Why do South African kids have to identify with spandex-clad American superheroes?

They need a comic book character who looks like them and speaks the same language, 28-year-old Loyiso Mkize says. So he created Kwezi, a 19-year-old superhero. Mkize’s career as an illustrator began when he started drawing for SupaStrikers, a soccer comic newspaper supplement, while he was studying graphic design at the Cape Peninsula University of Technology.

He eventually joined SupaStrikers full-time and was a head illustrator by the time he resigned in 2015. He has his own visual art and communications company, Loyiso Mkize Art, and is a self-taught oil painter.

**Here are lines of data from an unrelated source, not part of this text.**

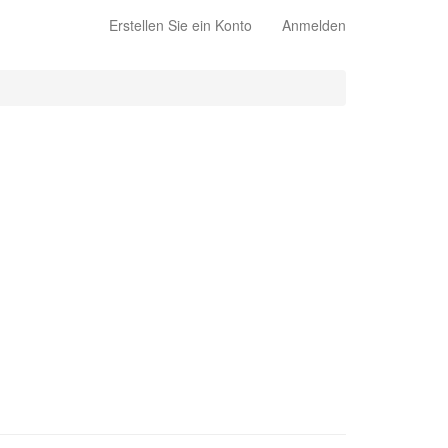
Erstellen Sie ein Konto
Anmelden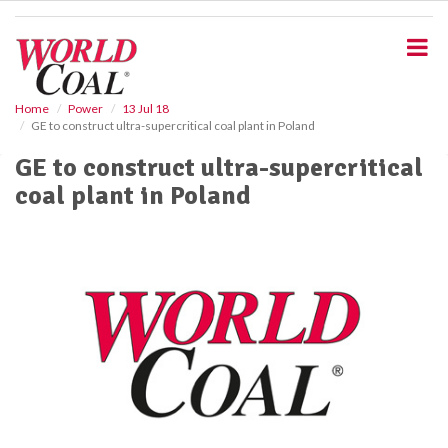
S
k
i
p
t
o
Home
Power
13 Jul 18
GE to construct ultra-supercritical coal plant in Poland
m
a
GE to construct ultra-supercritical
i
coal plant in Poland
n
c
o
n
t
e
n
t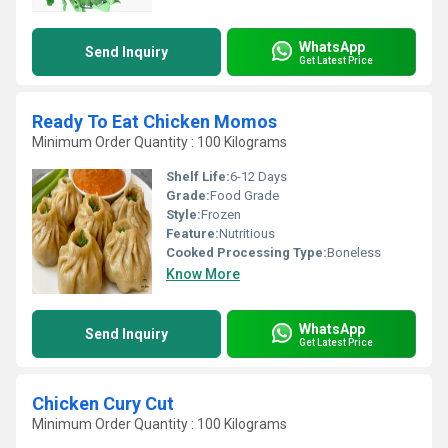
WhatsApp
Send Inquiry
Get Latest Price
Ready To Eat Chicken Momos
Minimum Order Quantity : 100 Kilograms
Shelf Life:
6-12 Days
Grade:
Food Grade
Style:
Frozen
Feature:
Nutritious
Cooked Processing Type:
Boneless
Know More
WhatsApp
Send Inquiry
Get Latest Price
Chicken Cury Cut
Minimum Order Quantity : 100 Kilograms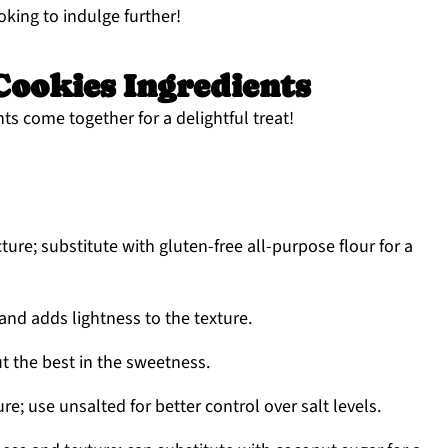
ooking to indulge further!
ookies Ingredients
ts come together for a delightful treat!
ture; substitute with gluten-free all-purpose flour for a
and adds lightness to the texture.
t the best in the sweetness.
e; use unsalted for better control over salt levels.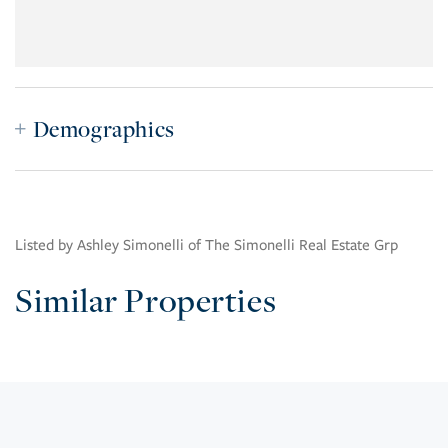
Demographics
Listed by Ashley Simonelli of The Simonelli Real Estate Grp
Similar Properties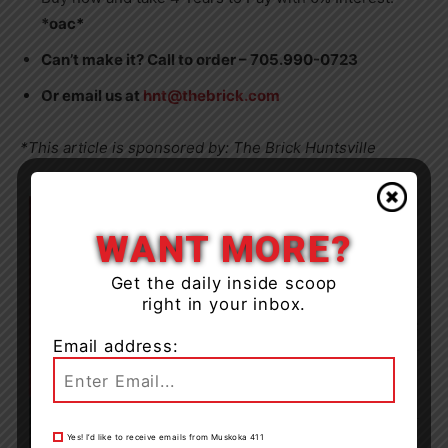
*oac*
Can’t make it? Call to order – 705.990-0723
Or email us at
hnt@thebrick.com
*This article is sponsored by: The Brick Huntsville
WANT MORE?
Get the daily inside scoop
right in your inbox.
Email address:
Yes! I’d like to receive emails from Muskoka 411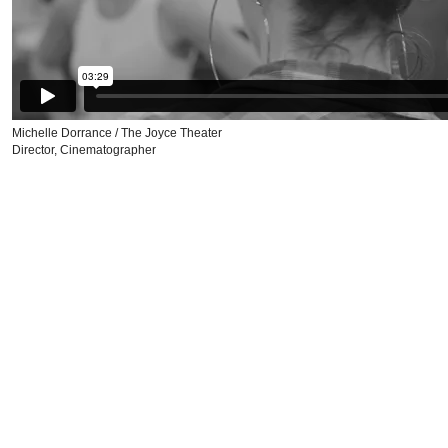
Michelle Dorrance / The Joyce Theater
Director, Cinematographer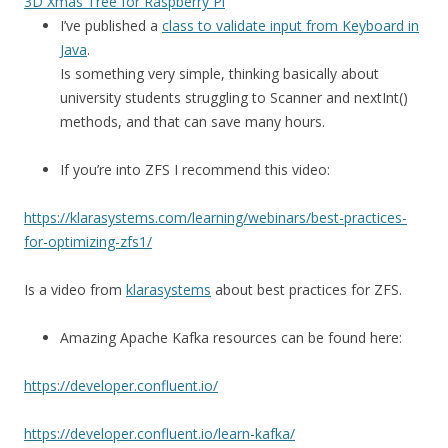
3D Xmas Tree for Raspberry Pi
I’ve published a
class to validate input from Keyboard in
Java
.
Is something very simple, thinking basically about
university students struggling to Scanner and nextInt()
methods, and that can save many hours.
If you’re into ZFS I recommend this video:
https://klarasystems.com/learning/webinars/best-practices-
for-optimizing-zfs1/
Is a video from
klarasystems
about best practices for ZFS.
Amazing Apache Kafka resources can be found here:
https://developer.confluent.io/
https://developer.confluent.io/learn-kafka/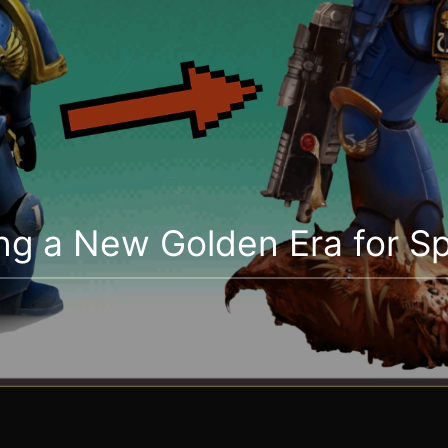
ng a New Golden Era for S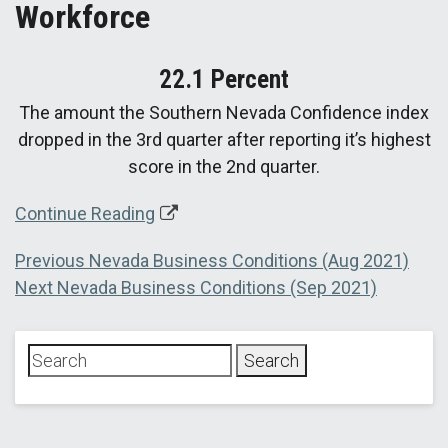
Workforce
22.1 Percent
The amount the Southern Nevada Confidence index
dropped in the 3rd quarter after reporting it’s highest
score in the 2nd quarter.
Continue Reading
Post
Previous
Previous
Nevada Business Conditions (Aug 2021)
Next
post:
Next
Nevada Business Conditions (Sep 2021)
navigation
post:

He had his first solo exhibition in 2011 and, soon after, he exhibited at the Johannesburg Art Fair and was commissioned to paint a portrait of Archbishop Desmond Tutu, who attended its unveiling.

He was also commissioned to create a large portrait of Nelson Mandela. Illustration resonates with the 13-year-old in him and the paintings with his adult side. While he is frank about the difficulties of being a black artist in the South African art world, he says there is also an advantage.

“There is a huge vitality and aliveness you find in an artist of colour, in a very direct, deliberate statement, because for very long our voices were muted. “If you want to succeed you need to do what you love,” says Innovator,Loyiso Mkize.